(Dataset excerpts)
+ + + + + + +

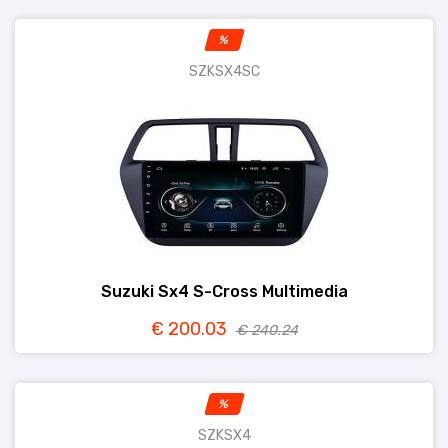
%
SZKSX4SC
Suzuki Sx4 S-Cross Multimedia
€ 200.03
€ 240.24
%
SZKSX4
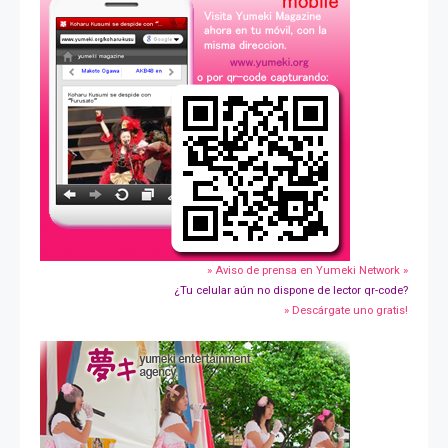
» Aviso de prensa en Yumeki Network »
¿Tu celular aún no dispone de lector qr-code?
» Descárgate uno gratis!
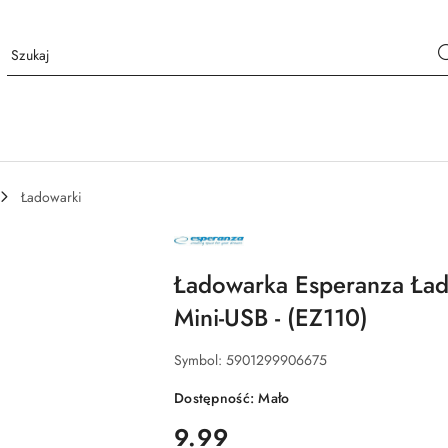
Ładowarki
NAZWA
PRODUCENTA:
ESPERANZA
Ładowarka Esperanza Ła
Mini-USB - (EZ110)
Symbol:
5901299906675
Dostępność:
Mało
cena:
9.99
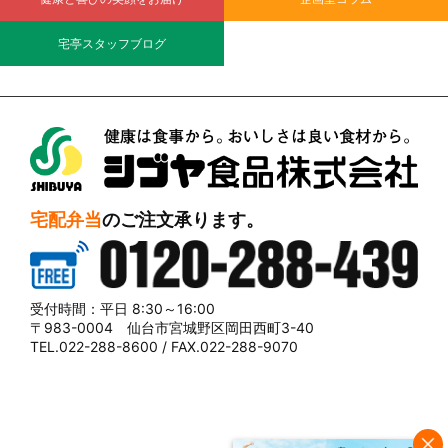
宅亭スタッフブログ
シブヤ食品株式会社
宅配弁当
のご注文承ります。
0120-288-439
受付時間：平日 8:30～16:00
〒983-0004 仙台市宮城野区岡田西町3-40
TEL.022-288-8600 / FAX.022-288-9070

+ + + + + + +

Write out word for word the lines of the data from the one containing "Aviso de prensa" through the end of the data, including both ends. Omit the pictures.

» Aviso de prensa en Yumeki Network »
¿Tu celular aún no dispone de lector qr-code?
» Descárgate uno gratis!
Ładowarki
NAZWA
PRODUCENTA:
ESPERANZA
Ładowarka Esperanza Ła
Mini-USB - (EZ110)
Symbol:
5901299906675
Dostępność:
Mało
cena:
9.99
宅亭スタッフブログ
シブヤ食品株式会社
宅配弁当
のご注文承ります。
0120-288-439
受付時間：平日 8:30～16:00
〒983-0004 仙台市宮城野区岡田西町3-40
TEL.022-288-8600 / FAX.022-288-9070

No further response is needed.